### DOCUMENT TEXT

= Beginning of Section =

Description of problem: RHHI adds a level of complexity to shutting down and bringing up an entire cluster, and there is no documentation around the proper procedure to do it or checks to perform to ensure that startup will be free from issues. Version-Release number of selected component (if applicable): rhhi-1.1 How reproducible: Always Steps to Reproduce: 1. Need to do cluster maintenance 2. Look for proper procedure 3. Find none Actual results: No docs Expected results: A helpful list of steps and checks Additional info:
Sahina/Laura, Can we take this doc bug for RHHI 2.0, as it looks necessary to have this step documented for proper shutting down of POD ?

= End of Section =

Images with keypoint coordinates
= Beginning of Section =

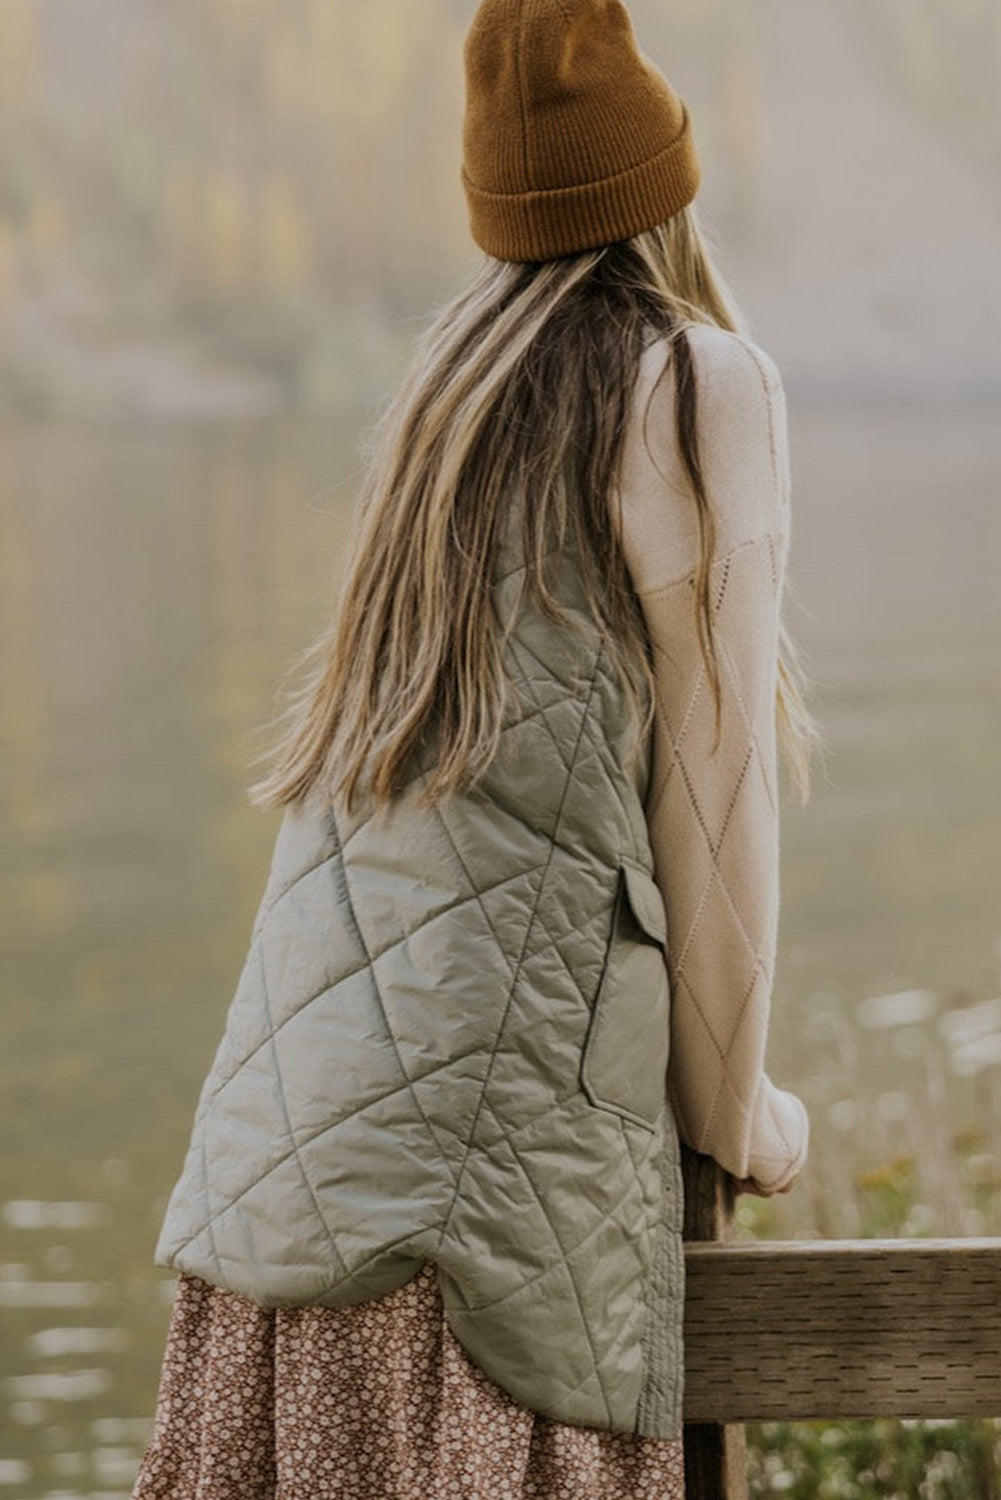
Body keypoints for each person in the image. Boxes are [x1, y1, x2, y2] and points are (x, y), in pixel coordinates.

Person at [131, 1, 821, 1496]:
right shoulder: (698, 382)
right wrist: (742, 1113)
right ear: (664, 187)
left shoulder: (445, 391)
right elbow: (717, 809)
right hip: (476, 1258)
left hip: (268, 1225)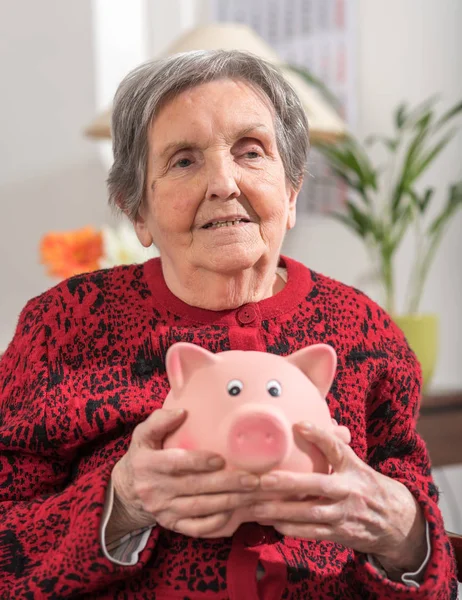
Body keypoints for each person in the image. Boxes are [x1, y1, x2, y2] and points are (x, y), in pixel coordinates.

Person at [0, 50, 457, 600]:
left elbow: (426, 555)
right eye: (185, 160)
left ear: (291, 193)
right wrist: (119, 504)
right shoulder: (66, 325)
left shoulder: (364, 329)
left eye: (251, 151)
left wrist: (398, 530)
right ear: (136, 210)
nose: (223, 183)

= End of Section =
= Beginning of Section =

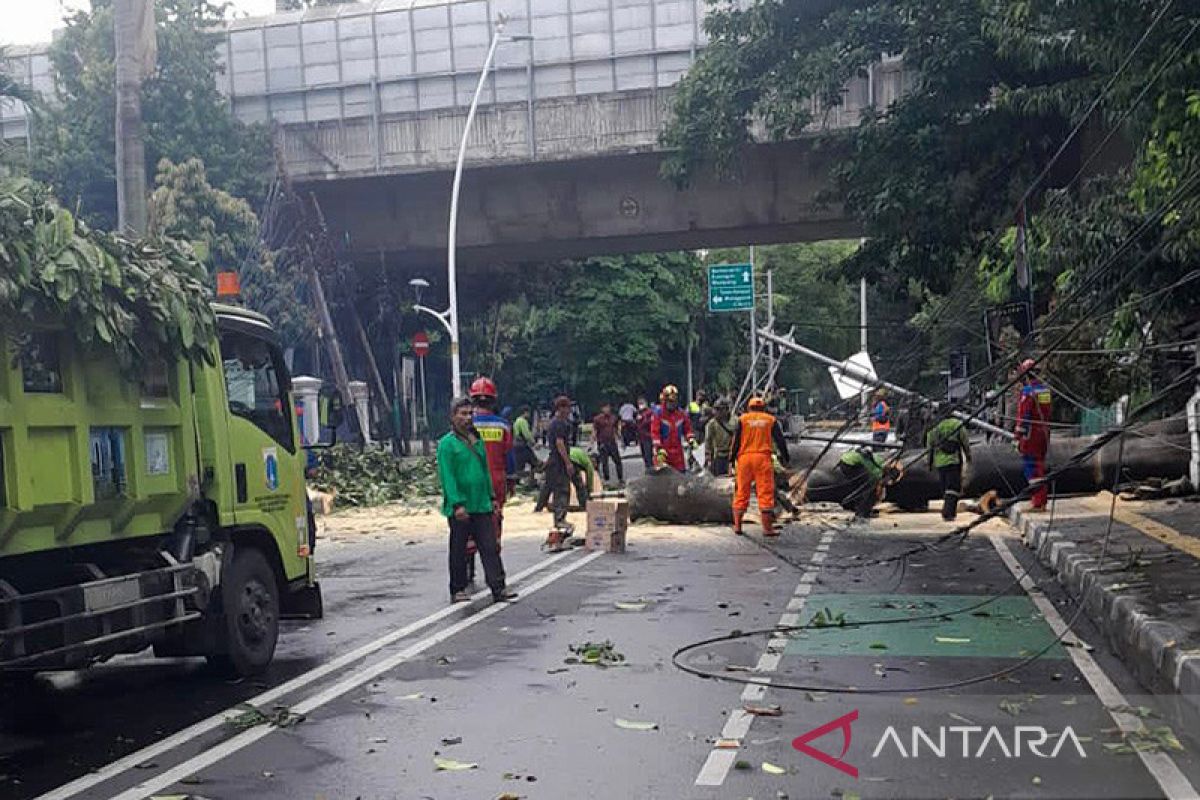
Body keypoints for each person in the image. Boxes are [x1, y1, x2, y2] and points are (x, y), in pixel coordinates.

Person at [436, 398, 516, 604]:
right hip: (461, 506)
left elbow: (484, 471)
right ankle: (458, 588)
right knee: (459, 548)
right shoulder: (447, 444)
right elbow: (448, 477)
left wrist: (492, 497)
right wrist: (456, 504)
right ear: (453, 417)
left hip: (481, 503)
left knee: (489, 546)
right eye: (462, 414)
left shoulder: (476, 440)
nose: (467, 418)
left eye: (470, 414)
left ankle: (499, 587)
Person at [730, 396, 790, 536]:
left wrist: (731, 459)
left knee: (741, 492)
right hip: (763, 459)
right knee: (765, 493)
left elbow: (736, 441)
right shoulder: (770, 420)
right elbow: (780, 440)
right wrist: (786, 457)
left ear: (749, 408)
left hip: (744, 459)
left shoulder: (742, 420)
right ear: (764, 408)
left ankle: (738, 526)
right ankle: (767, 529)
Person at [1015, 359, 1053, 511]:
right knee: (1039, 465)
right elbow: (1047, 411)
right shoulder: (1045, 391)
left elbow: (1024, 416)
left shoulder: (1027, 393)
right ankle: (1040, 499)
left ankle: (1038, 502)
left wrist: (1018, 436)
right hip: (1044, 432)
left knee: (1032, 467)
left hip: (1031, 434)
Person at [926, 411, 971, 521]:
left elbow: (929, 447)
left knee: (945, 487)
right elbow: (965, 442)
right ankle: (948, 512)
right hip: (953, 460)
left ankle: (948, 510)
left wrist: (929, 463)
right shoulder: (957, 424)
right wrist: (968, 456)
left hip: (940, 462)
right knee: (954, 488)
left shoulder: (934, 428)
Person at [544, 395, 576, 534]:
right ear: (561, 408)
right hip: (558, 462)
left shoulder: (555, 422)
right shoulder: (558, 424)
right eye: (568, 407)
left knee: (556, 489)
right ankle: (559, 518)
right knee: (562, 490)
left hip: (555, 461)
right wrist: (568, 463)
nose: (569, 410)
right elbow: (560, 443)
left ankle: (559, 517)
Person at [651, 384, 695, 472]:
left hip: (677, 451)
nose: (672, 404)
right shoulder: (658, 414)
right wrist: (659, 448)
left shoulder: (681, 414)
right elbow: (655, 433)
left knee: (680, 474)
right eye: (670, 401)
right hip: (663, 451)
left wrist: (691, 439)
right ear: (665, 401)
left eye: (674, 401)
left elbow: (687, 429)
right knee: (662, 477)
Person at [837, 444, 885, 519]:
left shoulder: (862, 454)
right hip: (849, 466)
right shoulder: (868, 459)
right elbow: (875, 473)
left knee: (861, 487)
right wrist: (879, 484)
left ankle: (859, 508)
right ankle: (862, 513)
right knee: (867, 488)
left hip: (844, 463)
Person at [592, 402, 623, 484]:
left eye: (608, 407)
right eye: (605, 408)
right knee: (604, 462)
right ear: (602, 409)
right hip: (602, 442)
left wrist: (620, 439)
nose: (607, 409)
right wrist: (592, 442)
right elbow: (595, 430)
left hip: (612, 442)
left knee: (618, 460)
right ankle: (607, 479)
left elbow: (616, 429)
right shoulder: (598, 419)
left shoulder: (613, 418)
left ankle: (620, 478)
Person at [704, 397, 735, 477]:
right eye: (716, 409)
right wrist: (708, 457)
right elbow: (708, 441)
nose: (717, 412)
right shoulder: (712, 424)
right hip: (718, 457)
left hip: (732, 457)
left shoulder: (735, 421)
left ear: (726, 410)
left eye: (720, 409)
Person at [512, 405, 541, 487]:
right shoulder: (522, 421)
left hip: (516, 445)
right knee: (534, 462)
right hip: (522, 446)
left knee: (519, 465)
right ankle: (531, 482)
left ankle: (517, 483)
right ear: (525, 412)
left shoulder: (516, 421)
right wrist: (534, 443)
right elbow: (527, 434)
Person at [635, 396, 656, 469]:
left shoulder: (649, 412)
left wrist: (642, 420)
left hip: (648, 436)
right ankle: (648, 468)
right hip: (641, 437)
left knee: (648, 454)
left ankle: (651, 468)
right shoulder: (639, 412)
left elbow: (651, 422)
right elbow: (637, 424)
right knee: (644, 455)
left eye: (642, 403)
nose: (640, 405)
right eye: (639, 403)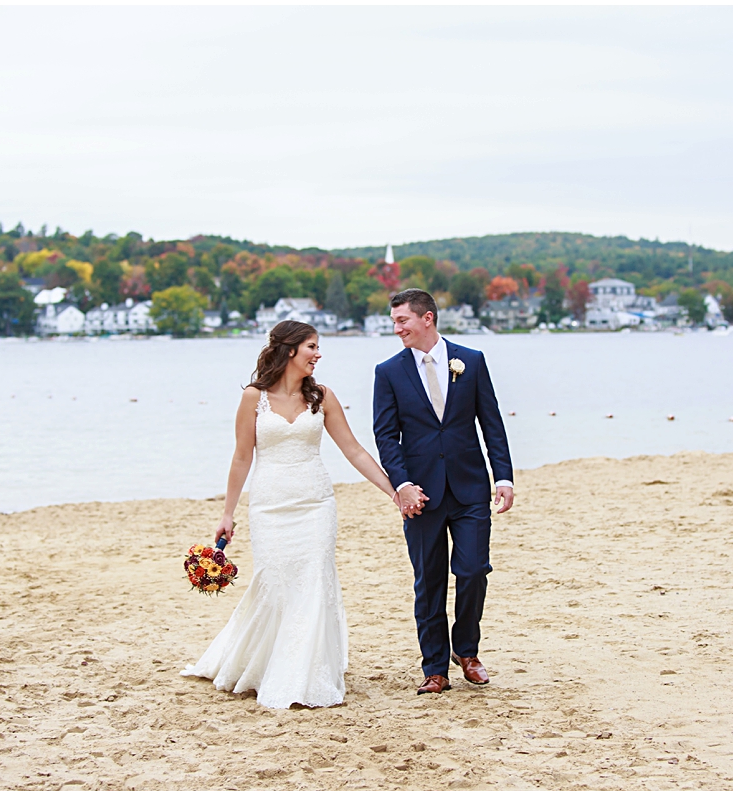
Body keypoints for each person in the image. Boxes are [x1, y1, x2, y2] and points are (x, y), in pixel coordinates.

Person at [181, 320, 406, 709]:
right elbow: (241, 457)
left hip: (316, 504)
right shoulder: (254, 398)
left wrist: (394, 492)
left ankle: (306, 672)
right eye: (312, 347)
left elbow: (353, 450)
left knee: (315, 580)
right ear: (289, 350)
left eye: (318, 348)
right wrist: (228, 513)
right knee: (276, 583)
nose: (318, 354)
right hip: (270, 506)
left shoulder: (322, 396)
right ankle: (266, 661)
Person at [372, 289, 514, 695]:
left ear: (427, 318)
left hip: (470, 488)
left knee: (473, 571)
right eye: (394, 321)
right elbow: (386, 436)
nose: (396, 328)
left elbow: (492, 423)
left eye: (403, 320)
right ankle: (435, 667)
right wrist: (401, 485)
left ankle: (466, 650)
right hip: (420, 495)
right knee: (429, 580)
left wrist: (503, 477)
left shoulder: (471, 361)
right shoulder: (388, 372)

= End of Section =

### WHAT TO DO
1/ Write out everything in the bug report from "Description of problem: RHHI" down to "down of POD ?".
2/ Answer these questions using the bug report:
(a) What version-release number is given for the component?
(b) How reproducible is the problem said to be?
(c) For which RHHI release is taking the doc bug proposed?
3/ Summarize the bug report in two sentences.
The items are not needed for any of the tasks.

### RESULTS OF THE TASKS
1/
Description of problem: RHHI adds a level of complexity to shutting down and bringing up an entire cluster, and there is no documentation around the proper procedure to do it or checks to perform to ensure that startup will be free from issues. Version-Release number of selected component (if applicable): rhhi-1.1 How reproducible: Always Steps to Reproduce: 1. Need to do cluster maintenance 2. Look for proper procedure 3. Find none Actual results: No docs Expected results: A helpful list of steps and checks Additional info:
Sahina/Laura, Can we take this doc bug for RHHI 2.0, as it looks necessary to have this step documented for proper shutting down of POD ?

2/
(a) rhhi-1.1
(b) Always
(c) RHHI 2.0

3/ RHHI makes shutting down and bringing up an entire cluster more complex, yet there is no documentation of the proper procedure or of checks to ensure a startup free from issues. The report expects a helpful list of steps and checks, and a follow-up asks whether this doc bug can be taken for RHHI 2.0.